How can you achieve this? There are a number of things you can do. You can define how your charity’s brand values should be reflected in fundraising communications and contacts. You can review all of your communications and touchpoints, to question how well they tell your compelling story. You can redefine supporter journeys in the context of the ‘best supporter relationship’ priority. You can revise your KPIs, so that you measure authenticity, brand consistency and relationship quality, and not just financial targets.

There is no single solution to the challenge: there are many steps you must take. It is a major commitment: to change the way you define success; to believe that this will lead to better outcomes for the supporter, the organisation and its beneficiaries; to devise and implement practical changes.

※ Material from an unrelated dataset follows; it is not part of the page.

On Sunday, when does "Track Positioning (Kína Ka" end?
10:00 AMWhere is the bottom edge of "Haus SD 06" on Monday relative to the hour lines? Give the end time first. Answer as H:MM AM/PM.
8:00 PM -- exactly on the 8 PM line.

But today the need for action, not just words, has never been greater.

Tuesday 28 April 2015

Emergency fundraising: four essentials

Much of my work over the last year has been in the world of retail, famous for being fast-moving, dynamic, immediately responsive to changes in market conditions. Not for retailers the gentle pace of fundraising, the measured diet of monthly gifts and quarterly updates.

Until, that is, there is an earthquake.

Little more than a dozen hours after the first shock hit Nepal, the first appeal arrived in my inbox. Through the weekend, charities and their agencies were at work, belying the slow moving stereotype.

Over the years I have found my way onto many a charity database, as a supporter, business partner or interested observer. Checking email and text messages in the two days since news broke from Nepal led me to an unscientific survey of emergency appeals:

UNICEF were first, the only organisation to make its appeal to me on the same day as the news broke, followed on Sunday by Christian Aid and British Red Cross (the latter by text message).

Appeals from SCIAF (Scottish Catholic International Aid Fund) and Tearfund arrived during Monday.

I make no claim that my survey is comprehensive: the fact that I did not hear from a charity does not suggest that they were not equally active, equally responsive to the need. But I was struck by what I found:

1. Speed matters: it is possible to launch an appeal within 12 hours of the need arising, seven days a week: this is the new benchmark.

2. A clear ask: UNICEF were very clear: "we urgently need you to send a gift of £35 to help the children of Nepal". Others were less prescriptive, perhaps deliberately so: "give what you can". Perhaps surprisingly, Christian Aid were more blunt: "donate today". Some donation pages had gift amount prompts ranging from £10 to £115. No doubt prompt levels have been tried and tested and are different for different supporter bases, but the importance of a clear ask is indisputable.
 
3. Make it meaningful: Tearfund and UNICEF made it very clear what each prompted amount could help them achieve, giving a clear sense of the tangible impact of each donation.

4. Once may not be enough: media planners know that they have to give their audience multiple opportunities to see their message in order for it to have the desired impact. UNICEF have adopted a similar approach, emailing two further and increasingly urgent messages in the 48 hours since their original appeal.

If this simple exercise has reminded us of some fundraising essentials, it does not detract from the most important point: organisations are doing vital work to respond to emergencies in Nepal and elsewhere, and they need our support to enable them to do so. They are playing their part: now it's our turn.